Provided text:
-=-=-=-=-
John Colley Nixon (baptised as John Coley Nixon on 18 August 1755, died 1818) was an English merchant and amateur artist.

One of the best-known amateur artists of the late eighteenth century, producing landscape paintings, engraved cartoons, and illustrations, Nixon made the greatest impact with his caricatures of urban life and was secretary of the Beefsteak Club.

==Early life==
One of the sons of Robert Nixon, a successful City of London merchant of Irish origins, he had brothers called Robert (1759–1837), who became a clergyman, Richard, and James.

==Career==
Nixon became a merchant, with his brother Richard, living and working in Basinghall Street, London. He was also a captain in the Guildhall Volunteers and honorary secretary of the Beefsteak Club. Exhibiting paintings at the Royal Academy of Arts between 1781 and 1813, he moved in leading social and artistic circles.

Nixon made many visits to Ireland and around Britain in the 1780s and 1790s, combining business and pleasure, as he made sketches of the places he visited. He also travelled on the continent, his first such tour being in 1783–1784. Some of his topographical drawings were included in William Watts‘s Seats of the Nobility and Gentry (1779–1786), and in 1786 the Royal Academy hosted an exhibition of his illustrations for Laurence Sterne’s Tristram Shandy. In 1791 he was joined on one of his journeys to Ireland by Francis Grose, and the next year was in Bath with Thomas Rowlandson. He became a friend of the writer Elizabeth Craven while she was living at Brandenburgh House, Hammersmith, and notably acted in plays staged there. He drew many popular caricatures, which were often published by William Holland. These tended to satirise social events.
-=-=-=-=-
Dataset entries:
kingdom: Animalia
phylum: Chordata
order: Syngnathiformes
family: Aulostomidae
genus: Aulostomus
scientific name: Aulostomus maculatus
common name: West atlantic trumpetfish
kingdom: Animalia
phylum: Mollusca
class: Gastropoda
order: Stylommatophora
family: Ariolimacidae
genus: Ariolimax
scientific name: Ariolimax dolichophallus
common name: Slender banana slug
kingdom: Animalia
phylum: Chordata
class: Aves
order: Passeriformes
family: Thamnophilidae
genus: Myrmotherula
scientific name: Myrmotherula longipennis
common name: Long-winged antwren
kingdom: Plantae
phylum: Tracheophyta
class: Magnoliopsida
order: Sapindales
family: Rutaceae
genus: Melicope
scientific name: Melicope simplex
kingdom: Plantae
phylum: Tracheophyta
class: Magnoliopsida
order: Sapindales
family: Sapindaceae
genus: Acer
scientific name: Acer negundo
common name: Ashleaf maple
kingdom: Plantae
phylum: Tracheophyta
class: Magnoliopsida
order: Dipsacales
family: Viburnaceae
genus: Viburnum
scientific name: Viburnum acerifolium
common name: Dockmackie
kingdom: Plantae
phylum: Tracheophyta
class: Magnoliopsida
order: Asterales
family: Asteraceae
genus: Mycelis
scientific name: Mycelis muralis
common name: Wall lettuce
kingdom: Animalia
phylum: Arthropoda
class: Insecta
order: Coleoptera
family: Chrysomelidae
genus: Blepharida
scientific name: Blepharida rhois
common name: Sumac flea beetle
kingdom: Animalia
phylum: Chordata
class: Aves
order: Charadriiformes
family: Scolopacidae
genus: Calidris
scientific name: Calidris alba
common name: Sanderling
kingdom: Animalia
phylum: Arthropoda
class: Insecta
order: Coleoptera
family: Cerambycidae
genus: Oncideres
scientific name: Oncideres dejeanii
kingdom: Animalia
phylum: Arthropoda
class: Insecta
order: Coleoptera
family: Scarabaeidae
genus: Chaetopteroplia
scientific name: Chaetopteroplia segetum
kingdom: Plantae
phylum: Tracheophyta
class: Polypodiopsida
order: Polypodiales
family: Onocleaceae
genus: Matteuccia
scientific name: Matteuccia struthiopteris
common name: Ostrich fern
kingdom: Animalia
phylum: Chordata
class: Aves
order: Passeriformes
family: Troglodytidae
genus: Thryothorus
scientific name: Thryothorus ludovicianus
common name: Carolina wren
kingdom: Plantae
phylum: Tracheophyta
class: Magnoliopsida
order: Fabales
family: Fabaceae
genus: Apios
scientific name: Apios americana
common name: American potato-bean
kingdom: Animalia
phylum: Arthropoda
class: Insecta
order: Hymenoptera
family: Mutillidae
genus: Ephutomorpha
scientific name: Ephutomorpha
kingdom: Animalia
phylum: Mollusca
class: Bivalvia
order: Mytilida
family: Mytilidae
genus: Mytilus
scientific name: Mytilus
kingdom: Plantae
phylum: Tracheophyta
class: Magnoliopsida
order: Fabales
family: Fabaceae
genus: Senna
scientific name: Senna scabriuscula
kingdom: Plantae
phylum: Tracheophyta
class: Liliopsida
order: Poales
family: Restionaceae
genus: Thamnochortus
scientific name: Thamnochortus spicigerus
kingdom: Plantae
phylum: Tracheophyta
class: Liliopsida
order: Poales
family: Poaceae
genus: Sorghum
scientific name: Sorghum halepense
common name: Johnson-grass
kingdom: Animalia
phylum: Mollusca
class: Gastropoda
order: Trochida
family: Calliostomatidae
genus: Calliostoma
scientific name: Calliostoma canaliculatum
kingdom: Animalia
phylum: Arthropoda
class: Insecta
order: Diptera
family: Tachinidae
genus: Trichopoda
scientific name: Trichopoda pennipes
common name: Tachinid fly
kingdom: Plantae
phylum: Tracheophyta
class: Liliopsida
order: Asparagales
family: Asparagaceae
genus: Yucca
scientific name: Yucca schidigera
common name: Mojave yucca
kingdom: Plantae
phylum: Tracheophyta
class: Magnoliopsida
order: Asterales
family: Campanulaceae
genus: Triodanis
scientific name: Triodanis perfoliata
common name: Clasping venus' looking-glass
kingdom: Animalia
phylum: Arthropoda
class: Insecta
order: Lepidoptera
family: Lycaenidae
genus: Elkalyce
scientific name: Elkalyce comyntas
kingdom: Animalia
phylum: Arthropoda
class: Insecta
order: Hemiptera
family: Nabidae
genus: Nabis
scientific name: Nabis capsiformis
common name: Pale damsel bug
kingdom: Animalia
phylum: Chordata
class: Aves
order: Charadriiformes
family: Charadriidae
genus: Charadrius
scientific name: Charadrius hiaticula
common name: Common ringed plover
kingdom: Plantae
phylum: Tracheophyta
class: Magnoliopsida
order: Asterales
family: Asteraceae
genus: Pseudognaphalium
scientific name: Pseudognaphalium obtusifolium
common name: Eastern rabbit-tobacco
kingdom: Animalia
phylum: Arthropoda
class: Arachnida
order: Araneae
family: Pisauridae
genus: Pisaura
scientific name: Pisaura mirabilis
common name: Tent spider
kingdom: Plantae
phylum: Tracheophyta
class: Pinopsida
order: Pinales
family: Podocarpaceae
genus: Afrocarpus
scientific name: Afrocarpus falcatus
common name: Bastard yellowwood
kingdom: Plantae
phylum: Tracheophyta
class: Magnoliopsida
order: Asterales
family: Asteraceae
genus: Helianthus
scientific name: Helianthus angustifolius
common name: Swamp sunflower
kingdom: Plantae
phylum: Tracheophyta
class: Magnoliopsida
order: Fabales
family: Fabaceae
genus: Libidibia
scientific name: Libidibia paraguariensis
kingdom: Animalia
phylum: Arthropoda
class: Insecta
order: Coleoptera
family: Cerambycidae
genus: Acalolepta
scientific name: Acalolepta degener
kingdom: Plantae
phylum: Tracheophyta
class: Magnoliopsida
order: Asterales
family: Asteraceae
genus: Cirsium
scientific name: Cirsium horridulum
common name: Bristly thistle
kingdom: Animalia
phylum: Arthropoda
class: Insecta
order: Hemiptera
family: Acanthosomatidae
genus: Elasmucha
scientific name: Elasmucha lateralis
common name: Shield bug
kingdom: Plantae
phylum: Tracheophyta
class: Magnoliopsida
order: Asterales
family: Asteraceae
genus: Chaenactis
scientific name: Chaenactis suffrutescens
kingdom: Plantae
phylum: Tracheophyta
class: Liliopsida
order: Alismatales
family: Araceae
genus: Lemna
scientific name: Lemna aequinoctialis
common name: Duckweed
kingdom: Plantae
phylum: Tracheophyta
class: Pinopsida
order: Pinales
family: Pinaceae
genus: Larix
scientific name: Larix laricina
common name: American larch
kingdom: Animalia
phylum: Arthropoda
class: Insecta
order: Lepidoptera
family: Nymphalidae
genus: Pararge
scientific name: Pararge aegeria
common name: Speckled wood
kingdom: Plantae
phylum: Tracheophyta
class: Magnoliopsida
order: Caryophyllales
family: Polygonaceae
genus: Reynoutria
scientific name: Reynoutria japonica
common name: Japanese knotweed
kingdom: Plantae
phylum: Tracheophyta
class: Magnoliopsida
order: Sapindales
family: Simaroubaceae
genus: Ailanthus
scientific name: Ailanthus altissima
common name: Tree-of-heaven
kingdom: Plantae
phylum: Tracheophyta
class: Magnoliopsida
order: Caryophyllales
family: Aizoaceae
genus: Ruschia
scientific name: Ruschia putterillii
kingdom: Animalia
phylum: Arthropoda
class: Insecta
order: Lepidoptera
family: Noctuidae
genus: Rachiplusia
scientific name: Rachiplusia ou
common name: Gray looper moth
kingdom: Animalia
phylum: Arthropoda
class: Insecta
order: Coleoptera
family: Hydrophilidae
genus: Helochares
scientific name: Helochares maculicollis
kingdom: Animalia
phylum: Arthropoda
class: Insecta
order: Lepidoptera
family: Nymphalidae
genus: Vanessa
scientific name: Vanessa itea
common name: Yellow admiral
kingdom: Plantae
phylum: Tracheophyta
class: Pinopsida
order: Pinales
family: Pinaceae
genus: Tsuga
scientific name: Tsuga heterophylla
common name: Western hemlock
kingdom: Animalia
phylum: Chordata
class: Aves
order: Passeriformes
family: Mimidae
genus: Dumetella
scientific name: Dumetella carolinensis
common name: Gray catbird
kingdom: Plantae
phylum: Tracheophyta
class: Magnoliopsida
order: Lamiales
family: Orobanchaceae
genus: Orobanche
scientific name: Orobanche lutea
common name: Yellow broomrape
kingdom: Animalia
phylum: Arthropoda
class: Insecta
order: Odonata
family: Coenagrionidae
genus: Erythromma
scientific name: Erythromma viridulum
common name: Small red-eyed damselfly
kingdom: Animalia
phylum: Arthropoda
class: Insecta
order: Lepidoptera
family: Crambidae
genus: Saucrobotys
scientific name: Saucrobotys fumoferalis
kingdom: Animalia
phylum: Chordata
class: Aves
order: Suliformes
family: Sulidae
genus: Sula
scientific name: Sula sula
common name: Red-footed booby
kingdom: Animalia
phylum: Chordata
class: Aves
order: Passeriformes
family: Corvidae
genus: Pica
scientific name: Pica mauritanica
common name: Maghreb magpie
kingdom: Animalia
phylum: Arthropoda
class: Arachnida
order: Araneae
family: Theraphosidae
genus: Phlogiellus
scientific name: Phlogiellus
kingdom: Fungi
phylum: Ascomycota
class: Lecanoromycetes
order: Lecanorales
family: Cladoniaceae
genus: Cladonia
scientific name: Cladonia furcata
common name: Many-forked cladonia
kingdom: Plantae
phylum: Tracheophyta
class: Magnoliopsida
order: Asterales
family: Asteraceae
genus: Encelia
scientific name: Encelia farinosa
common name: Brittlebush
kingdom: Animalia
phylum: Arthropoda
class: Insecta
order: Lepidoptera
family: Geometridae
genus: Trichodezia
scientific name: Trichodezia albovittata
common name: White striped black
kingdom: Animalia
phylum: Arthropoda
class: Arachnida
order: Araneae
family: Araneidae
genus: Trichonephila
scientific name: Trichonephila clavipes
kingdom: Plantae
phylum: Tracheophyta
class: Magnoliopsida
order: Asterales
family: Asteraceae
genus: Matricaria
-=-=-=-=-
Directions:
1. Can you quote the stretch of the John Colley Nixon biography from "John Colley Nixon" through "and artistic circles."?
2. Can you carry the John Colley Nixon biography forward from its last sentence?

Your responses:
1.
John Colley Nixon (baptised as John Coley Nixon on 18 August 1755, died 1818) was an English merchant and amateur artist.

One of the best-known amateur artists of the late eighteenth century, producing landscape paintings, engraved cartoons, and illustrations, Nixon made the greatest impact with his caricatures of urban life and was secretary of the Beefsteak Club.

==Early life==
One of the sons of Robert Nixon, a successful City of London merchant of Irish origins, he had brothers called Robert (1759–1837), who became a clergyman, Richard, and James.

==Career==
Nixon became a merchant, with his brother Richard, living and working in Basinghall Street, London. He was also a captain in the Guildhall Volunteers and honorary secretary of the Beefsteak Club. Exhibiting paintings at the Royal Academy of Arts between 1781 and 1813, he moved in leading social and artistic circles.

2.
Nixon illustrated Thomas Pennant's Journey from London to the Isle of Wight (1801) and his Guide to Watering Places (1803).

Nixon’s brother the Rev. Robert Nixon also exhibited at the Royal Academy between 1790 and 1808. While he was curate at Foots Cray, in 1793, he was visited by J. M. W. Turner, who gave him lessons in landscape painting, and he was also taught by Stephen Rigaud. Another brother, James, painted miniatures.

In later life Nixon inherited an estate called Upland, at Ilford, Essex, from Richard Eastland, who was his great uncle.

A frequent visitor to the Isle of Wight, Nixon died on the island, at Ryde, in 1818.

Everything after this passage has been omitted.